The best example of this is eccentric loading of the gastrocnemius (calf) muscle. The patient stands on a stair (facing the stair as if going up stairs) with just the toes in contact with the stair. From a position up on raised toes (shortened or contracted calf muscle), the person slowly lowers the heel down past the edge of the stair. The knee is kept straight throughout the first set of exercises. The exercise is repeated keeping the knee bent throughout the raising and lowering motion.
Surgery remains a last resort when all attempts at nonoperative care have failed. Almost one-third of all patients with chronic tendinopathies end up having surgery. This is true despite the fact that there is no evidence to support this approach or show which surgical procedure works best. Surgical options include removing scar tissue and adhesions, repairing tendon tears, removing areas of obvious tendon degeneration, and tenotomy (cutting the tendon). If a large portion of the tendon is removed, it may be necessary to transfer a tendon from some other area of the body to the affected site. Surgical options vary according to which tendon is the problem.

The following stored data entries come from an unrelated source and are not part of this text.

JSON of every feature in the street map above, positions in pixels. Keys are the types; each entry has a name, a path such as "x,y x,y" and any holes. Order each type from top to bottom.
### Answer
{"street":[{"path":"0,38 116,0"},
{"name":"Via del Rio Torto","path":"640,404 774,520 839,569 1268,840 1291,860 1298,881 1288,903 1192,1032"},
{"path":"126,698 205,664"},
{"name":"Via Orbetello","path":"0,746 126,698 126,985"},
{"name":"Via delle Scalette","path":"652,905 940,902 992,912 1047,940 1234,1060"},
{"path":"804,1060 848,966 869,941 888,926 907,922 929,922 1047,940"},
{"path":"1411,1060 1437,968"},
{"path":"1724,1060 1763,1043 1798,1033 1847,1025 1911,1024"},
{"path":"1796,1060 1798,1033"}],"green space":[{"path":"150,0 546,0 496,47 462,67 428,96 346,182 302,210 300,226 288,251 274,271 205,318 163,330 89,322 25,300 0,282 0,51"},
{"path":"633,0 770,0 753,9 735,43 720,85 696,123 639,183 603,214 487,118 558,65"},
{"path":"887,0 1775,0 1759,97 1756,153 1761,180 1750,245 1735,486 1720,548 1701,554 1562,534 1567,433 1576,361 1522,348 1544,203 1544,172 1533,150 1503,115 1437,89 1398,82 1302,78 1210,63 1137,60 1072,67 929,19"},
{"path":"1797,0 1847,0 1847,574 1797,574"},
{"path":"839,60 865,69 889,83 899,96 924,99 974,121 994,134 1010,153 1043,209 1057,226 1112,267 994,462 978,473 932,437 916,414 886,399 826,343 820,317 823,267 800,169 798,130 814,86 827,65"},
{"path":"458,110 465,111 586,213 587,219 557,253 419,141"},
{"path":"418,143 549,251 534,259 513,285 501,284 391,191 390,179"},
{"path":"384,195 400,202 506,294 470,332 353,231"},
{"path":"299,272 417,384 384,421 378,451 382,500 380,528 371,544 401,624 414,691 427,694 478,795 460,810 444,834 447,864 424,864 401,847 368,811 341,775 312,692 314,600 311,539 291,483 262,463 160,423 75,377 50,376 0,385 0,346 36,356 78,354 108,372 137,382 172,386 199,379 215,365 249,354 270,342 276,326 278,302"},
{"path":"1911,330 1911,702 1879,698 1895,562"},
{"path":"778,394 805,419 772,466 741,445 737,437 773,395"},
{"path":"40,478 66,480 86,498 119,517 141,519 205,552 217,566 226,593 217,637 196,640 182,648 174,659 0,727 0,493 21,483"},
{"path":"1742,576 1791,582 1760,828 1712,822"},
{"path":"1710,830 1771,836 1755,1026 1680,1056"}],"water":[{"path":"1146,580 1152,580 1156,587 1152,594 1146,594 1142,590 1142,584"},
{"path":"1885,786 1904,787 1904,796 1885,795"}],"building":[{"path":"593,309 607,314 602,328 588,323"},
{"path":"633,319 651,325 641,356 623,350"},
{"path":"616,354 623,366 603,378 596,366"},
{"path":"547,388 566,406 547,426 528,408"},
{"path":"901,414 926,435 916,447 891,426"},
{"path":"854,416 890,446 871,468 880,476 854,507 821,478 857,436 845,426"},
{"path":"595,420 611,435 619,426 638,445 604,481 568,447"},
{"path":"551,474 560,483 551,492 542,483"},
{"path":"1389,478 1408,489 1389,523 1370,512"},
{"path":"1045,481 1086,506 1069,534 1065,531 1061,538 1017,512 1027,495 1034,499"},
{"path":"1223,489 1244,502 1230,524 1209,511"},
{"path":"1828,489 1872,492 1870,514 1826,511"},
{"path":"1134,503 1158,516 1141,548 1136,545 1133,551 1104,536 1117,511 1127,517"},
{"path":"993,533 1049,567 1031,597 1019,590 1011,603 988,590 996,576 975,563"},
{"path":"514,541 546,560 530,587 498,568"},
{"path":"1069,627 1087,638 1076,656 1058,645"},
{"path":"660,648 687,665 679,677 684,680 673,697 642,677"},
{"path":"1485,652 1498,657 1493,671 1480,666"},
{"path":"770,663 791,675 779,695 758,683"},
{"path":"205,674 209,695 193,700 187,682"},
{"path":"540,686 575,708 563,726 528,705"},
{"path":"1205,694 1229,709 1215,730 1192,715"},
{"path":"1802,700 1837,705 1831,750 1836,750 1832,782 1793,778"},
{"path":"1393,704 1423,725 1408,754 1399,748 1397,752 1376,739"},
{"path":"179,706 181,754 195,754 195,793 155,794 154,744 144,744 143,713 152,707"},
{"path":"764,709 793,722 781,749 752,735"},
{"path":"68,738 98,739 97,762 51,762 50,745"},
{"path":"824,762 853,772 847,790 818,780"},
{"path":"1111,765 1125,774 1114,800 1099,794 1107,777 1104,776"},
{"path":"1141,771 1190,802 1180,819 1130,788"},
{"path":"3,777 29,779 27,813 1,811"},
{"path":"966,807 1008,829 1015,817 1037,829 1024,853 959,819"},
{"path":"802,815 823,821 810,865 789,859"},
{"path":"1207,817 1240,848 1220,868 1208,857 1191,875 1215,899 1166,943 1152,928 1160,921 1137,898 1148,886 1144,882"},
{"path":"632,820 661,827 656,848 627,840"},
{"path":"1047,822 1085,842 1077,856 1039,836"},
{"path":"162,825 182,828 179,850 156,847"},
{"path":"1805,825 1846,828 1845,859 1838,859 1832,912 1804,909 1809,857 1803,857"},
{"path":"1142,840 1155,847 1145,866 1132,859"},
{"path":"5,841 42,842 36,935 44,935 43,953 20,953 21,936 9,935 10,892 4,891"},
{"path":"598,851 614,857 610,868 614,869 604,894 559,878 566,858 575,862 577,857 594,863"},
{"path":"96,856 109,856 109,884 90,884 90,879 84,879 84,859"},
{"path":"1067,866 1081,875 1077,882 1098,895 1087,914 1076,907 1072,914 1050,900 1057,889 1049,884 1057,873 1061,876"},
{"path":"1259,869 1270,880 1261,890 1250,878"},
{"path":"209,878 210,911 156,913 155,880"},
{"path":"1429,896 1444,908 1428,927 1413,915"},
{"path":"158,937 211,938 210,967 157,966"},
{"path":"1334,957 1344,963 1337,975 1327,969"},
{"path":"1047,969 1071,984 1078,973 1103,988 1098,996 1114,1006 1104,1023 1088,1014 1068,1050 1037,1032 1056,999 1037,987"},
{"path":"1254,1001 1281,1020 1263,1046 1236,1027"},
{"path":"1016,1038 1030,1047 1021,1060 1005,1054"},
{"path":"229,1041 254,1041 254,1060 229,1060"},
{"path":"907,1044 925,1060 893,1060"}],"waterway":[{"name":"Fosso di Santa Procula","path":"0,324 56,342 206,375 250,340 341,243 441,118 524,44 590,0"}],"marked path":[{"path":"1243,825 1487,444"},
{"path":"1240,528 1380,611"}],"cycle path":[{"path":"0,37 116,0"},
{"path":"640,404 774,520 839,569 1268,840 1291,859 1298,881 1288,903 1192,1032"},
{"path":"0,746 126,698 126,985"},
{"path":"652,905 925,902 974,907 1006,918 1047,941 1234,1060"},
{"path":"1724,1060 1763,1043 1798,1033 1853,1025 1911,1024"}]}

When it's all said and done, the athlete may or may not achieve healing or full recovery. Strength may still be limited. As a result, scientists are turning their attention to other types of treatment. In the future, it may be possible to fully repair tendons with growth factors or stem cells. Finding ways to manipulate the biologic process of healing at the cellular level may be our only hope of complete regeneration of damaged tendons.
Reference: Jonathan D. Rees, MSc,MRCP (UK), FFSEM (UK), et al. Management of Tendinopathy. In The American Journal of Sports Medicine. September 2009. Vol. 37. No. 9. Pp. 1855-1867.